Problem statement:
Only some lines are wanted. Transcribe, exactly, the lines below from the line with "cells show no" up to and including the line with "microscopy captured an".

Dataset records:
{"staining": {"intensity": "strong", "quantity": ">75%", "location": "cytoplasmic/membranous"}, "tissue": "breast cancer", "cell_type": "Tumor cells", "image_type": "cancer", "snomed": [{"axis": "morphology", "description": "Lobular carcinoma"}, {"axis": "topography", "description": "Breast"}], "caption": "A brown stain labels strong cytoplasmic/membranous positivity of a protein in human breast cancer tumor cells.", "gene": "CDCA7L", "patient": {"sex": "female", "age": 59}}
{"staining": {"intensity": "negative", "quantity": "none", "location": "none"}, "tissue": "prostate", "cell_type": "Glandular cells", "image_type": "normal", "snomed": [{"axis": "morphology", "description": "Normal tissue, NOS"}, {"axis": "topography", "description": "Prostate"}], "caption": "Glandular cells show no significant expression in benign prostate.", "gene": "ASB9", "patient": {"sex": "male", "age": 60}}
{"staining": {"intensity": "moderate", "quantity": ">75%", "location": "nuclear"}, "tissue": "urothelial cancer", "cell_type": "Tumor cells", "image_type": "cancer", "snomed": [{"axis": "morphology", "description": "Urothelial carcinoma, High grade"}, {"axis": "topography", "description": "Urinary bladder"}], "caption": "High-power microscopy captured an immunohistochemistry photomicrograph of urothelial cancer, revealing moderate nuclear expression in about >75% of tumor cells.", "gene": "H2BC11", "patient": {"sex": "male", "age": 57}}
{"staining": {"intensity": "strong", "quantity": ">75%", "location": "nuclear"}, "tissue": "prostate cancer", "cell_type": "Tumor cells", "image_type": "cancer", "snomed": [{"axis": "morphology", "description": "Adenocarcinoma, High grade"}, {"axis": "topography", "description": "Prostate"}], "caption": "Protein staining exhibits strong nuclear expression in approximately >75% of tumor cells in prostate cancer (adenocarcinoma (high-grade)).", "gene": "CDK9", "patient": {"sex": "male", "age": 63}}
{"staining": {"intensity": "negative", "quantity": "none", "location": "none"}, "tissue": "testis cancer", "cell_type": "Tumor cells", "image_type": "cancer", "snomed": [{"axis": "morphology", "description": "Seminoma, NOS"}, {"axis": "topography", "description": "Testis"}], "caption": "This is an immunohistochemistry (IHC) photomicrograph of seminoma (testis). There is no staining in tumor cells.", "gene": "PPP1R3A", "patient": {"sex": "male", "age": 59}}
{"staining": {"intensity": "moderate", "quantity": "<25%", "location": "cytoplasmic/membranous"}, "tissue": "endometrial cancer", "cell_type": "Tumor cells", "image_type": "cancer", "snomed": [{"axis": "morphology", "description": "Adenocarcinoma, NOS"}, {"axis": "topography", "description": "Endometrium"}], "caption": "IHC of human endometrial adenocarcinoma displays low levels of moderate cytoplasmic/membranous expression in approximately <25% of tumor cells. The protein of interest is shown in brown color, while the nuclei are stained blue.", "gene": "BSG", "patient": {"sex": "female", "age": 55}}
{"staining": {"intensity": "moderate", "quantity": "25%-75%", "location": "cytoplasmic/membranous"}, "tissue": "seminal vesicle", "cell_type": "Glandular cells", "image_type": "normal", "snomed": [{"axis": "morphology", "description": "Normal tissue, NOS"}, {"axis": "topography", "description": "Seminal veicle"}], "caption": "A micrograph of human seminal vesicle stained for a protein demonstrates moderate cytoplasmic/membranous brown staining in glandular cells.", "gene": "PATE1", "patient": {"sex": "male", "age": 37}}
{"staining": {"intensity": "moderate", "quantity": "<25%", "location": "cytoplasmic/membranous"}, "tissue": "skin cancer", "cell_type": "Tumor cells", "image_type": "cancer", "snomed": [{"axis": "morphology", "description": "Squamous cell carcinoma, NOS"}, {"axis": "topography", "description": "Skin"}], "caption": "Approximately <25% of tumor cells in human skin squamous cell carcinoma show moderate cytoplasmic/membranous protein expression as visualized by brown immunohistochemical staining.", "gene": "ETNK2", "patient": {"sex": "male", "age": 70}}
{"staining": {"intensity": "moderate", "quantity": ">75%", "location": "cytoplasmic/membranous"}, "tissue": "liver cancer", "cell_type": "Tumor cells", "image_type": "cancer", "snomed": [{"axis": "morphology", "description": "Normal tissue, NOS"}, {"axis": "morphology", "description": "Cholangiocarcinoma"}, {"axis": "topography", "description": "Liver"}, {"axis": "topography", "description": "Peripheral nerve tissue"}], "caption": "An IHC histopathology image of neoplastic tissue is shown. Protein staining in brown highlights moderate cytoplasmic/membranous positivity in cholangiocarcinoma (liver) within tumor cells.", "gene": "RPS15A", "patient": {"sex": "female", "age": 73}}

Response below:
{"staining": {"intensity": "negative", "quantity": "none", "location": "none"}, "tissue": "prostate", "cell_type": "Glandular cells", "image_type": "normal", "snomed": [{"axis": "morphology", "description": "Normal tissue, NOS"}, {"axis": "topography", "description": "Prostate"}], "caption": "Glandular cells show no significant expression in benign prostate.", "gene": "ASB9", "patient": {"sex": "male", "age": 60}}
{"staining": {"intensity": "moderate", "quantity": ">75%", "location": "nuclear"}, "tissue": "urothelial cancer", "cell_type": "Tumor cells", "image_type": "cancer", "snomed": [{"axis": "morphology", "description": "Urothelial carcinoma, High grade"}, {"axis": "topography", "description": "Urinary bladder"}], "caption": "High-power microscopy captured an immunohistochemistry photomicrograph of urothelial cancer, revealing moderate nuclear expression in about >75% of tumor cells.", "gene": "H2BC11", "patient": {"sex": "male", "age": 57}}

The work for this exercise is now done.